In the early 2000s, Noella Storry took an environmental science course at Laurentian University. At that point, she was working full time at Casino Rama. A few years earlier, she’d been given a camera. On her way to work, she’d often see the same heron in a wetland. She started leaving earlier, in hopes of being able to photograph it. That bird, that camera and that wetland were the spark that ignited her passion for the outdoors.
She took the course simply because she was interested. A field trip brought the class to Grant’s Woods Nature Reserve, one of Southern Ontario’s oldest forests, slightly west of Orillia. That day a man named Ron Reid, the then Executive Director of The Couchiching Conservancy, came out to greet the class. He spoke of the importance of preserving our wetlands, lakes and streams.
Noella was so moved by how he spoke of the forest, she never forgot that day. What struck her about his words was the suggestion she could do something to help safeguard such places. It took her a few years, but that day still on her mind, she called the Conservancy and asked to volunteer.
Couchiching Conservancy now protects 57 different areas around Orillia and many of those have volunteer stewards: locals who regularly walk the nature reserves and keep an eye out for things like downed trees and vandalism. Noella and a team of volunteers stewarded the protected areas regularly. She learned to identify and report invasive plants, and how to test and record the streams’ water quality.
For years Noella visited different plots, Prospect Marsh in Kawartha Lakes and TC Agnew, Adams and Alexander Hope Smith Nature Reserves in Washago. It was actually her work at Alexander Hope Smith that led to her current home. She found the area so peaceful, she and her partner bought a house right across the road.
Life got busier and she took a small step back from volunteering. Then recently, she read it’s really difficult for scientists to accurately study road kill. Why would anyone study road kill you ask? Because if monitored, it can determine which highways interrupt common migration routes, or what road is bisecting a particularly fertile wetland. In fact, the County of Simcoe, guided by the scientist coordinating these local research efforts, recently installed its first wildlife friendly culvert during road upgrades. These are a type of Ecopassage: structures that keep wildlife off the road by diverting them away from and under the pavement.
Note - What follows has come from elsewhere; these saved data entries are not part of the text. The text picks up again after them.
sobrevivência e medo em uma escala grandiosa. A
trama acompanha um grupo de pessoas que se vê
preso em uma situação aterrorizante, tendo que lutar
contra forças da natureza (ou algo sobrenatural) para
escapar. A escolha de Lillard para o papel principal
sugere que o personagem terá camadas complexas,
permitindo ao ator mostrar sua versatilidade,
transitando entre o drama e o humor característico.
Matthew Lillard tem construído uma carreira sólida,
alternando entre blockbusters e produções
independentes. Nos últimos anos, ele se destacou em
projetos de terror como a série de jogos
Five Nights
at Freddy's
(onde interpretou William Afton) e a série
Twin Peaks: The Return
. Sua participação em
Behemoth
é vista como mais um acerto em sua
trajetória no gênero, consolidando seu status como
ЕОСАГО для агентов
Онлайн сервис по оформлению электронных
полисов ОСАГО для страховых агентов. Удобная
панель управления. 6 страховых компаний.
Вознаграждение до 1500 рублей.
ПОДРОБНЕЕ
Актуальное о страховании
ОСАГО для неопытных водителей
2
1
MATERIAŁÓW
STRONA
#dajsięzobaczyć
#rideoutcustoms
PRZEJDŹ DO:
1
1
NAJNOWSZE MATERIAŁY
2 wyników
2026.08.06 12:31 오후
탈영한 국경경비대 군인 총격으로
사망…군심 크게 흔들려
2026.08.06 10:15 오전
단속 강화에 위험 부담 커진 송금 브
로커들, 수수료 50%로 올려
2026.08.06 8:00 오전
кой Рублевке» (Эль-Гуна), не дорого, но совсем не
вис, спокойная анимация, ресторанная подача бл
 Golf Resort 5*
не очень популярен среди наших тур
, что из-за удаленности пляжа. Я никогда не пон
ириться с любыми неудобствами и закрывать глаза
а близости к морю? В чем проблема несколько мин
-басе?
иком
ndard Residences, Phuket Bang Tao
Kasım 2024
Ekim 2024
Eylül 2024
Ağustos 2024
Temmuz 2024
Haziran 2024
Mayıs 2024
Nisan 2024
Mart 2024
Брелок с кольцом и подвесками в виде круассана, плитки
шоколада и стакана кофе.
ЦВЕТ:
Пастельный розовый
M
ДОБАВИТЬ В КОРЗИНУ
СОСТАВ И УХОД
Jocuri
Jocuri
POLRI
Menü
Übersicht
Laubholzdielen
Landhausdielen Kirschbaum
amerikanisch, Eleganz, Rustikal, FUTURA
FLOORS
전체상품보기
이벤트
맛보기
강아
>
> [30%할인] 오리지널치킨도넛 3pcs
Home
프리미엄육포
Roadkill data is particularly tough to get, because frankly, it doesn’t last long. By this time, Noella was retired and walking daily with a neighbour. She realized she’d be the perfect community scientist because she walks the same route at the same time every day. She took reptile monitor training and now whenever she spots road kill she takes a picture and uploads it to a data collection app. She mostly sees reptiles and has been shocked by the number and variety of snakes. If you’d asked her in the spring what she’d expect, she would’ve told you garter snakes. But iNaturalist has identified 6 different snake species in her 30+ observations. She’s even fashioned her own ‘snake metre’. It wasn’t terribly appealing to place her hand next to her ‘observations’ to create scale in the photos, so she made what is essentially a ruler. But it fits in her phone case and now she never leaves home without it!
Noella loves what she’s learning and how she’s contributing. A camera and a course are what inspired this retired grandmother of 5 to get involved in environmental community science. What will inspire you?